A la mañana siguiente, inicié el día disfrutando de una taza de rico café puertorriqueño. La santa de mi madre me enviaba periódicamente por correo paquetes repletos de antojitos boricuas, entre estos, café molido directamente de las montañas de mi isla. Desayuné fuerte pues me tocaba cortar el césped. Este maestro aún no ganaba tanto como para contratar todo un equipo de jardineros, como lo hacía la vecina... aseveración que en ese momento me llevó a confirmar mi teoría de que la señora vivía cómodamente y tenía dinero.
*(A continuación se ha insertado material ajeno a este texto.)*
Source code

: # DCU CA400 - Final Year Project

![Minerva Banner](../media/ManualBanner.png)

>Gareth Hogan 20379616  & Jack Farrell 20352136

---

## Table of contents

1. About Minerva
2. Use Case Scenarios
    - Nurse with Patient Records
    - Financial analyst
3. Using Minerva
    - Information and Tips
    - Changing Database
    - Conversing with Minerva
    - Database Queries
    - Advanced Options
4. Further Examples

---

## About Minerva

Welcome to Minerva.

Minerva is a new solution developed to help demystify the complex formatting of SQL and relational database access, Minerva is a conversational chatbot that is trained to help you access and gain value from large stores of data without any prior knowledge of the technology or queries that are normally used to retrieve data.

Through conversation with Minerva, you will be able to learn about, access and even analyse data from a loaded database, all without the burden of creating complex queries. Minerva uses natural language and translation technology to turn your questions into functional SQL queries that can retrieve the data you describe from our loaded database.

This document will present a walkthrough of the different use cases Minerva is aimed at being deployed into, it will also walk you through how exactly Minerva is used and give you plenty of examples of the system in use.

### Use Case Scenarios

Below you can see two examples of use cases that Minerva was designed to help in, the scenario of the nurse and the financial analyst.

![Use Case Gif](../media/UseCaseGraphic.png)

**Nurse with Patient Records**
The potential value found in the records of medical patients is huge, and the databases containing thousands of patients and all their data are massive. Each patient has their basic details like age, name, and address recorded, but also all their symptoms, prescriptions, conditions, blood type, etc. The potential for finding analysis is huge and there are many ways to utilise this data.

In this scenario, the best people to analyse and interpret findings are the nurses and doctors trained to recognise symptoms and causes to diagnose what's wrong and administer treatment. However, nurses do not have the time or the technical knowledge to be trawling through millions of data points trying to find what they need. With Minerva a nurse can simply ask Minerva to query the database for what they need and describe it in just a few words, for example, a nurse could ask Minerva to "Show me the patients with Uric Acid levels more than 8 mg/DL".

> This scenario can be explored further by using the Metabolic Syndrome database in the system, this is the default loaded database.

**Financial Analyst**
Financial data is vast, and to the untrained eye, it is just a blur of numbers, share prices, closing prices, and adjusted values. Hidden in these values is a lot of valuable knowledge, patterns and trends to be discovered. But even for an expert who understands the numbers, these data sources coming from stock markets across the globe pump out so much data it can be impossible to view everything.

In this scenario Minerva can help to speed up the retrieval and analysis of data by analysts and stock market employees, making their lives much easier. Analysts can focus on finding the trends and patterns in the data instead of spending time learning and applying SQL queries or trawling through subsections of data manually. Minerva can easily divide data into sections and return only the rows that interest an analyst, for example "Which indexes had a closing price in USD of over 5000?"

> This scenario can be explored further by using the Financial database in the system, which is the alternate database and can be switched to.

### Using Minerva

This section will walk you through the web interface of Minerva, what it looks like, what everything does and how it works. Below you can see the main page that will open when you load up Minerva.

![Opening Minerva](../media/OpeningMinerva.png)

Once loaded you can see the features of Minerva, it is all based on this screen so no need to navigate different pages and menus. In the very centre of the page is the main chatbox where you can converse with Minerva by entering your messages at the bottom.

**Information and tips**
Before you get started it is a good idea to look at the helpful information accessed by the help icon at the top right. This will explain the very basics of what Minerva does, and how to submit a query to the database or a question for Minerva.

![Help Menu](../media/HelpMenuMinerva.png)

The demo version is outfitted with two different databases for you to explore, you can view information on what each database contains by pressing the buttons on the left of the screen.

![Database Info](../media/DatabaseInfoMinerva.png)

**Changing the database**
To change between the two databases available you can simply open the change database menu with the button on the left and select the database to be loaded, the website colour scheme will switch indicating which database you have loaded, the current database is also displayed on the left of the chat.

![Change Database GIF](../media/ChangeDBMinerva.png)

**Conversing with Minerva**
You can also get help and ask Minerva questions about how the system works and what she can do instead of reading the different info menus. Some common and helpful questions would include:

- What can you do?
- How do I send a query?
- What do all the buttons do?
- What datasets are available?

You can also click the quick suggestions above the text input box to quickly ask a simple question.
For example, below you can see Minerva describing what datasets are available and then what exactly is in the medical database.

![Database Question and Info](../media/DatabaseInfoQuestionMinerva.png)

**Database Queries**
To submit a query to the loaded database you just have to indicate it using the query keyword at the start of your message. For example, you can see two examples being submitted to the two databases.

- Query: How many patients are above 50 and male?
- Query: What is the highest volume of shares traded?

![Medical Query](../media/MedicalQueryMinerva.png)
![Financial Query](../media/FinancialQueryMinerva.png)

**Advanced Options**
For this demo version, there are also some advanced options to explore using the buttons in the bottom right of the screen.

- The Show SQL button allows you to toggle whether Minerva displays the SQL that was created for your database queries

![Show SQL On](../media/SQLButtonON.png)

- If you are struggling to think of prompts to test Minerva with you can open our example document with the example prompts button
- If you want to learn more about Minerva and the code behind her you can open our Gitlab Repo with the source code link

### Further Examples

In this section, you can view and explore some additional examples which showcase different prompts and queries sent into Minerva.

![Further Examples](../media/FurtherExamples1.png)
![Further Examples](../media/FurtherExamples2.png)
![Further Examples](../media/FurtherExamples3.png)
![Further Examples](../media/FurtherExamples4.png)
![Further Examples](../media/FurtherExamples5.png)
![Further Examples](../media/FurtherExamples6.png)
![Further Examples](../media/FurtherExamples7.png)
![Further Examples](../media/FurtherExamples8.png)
Trabajaba afanosamente en el patio cuando la condenada máquina podadora dejó de funcionar. —¡Pero si la compré la semana pasada!— me dio coraje y le di una patada al aparato. Con el ruido que hacía la el aparato no había escuchado que a unos pocos metros de distancia, tras la verja de piedra que dividía mi casa de la de Martha, había alguien. Una voz femenina tarareaba y de lo más bonito al otro lado. Preso de la curiosidad, corrí hasta el muro y me asomé por encima. Allí fue que la vi... bueno, sólo de espalda. Quién era, no se, pero aquella trenza larga y rubia bajo una pamela blanca no me parecía la de una anciana. Mucho menos aquel vaivén de caderas que se delineaban bajo la ligera tela de flores de un vestido a media pierna.

La mire fijamente, mientras ella inadvertida a mi insistente fisgoneo, caminó cargando unos artefactos de jardinería hasta perderse al entrar por una puerta lateral de la residencia.

¿Sería Martha? Pensé. Nah. Probablemente la muchacha que limpia. Se veía demasiado de joven para ser la mujer que todos decían y que juraban vivía allí desde hacía décadas. Las brujas no usan pamela, ni trajes de flores. Me reía yo ante mis pensamientos sin sentido cuando el teléfono en mi bolsillo hizo un escándalo al sonar. Mirando para todos lados, contesté el teléfono de inmediato y me alejé de aquella pared. —Hola Paula— me había salvado la campana.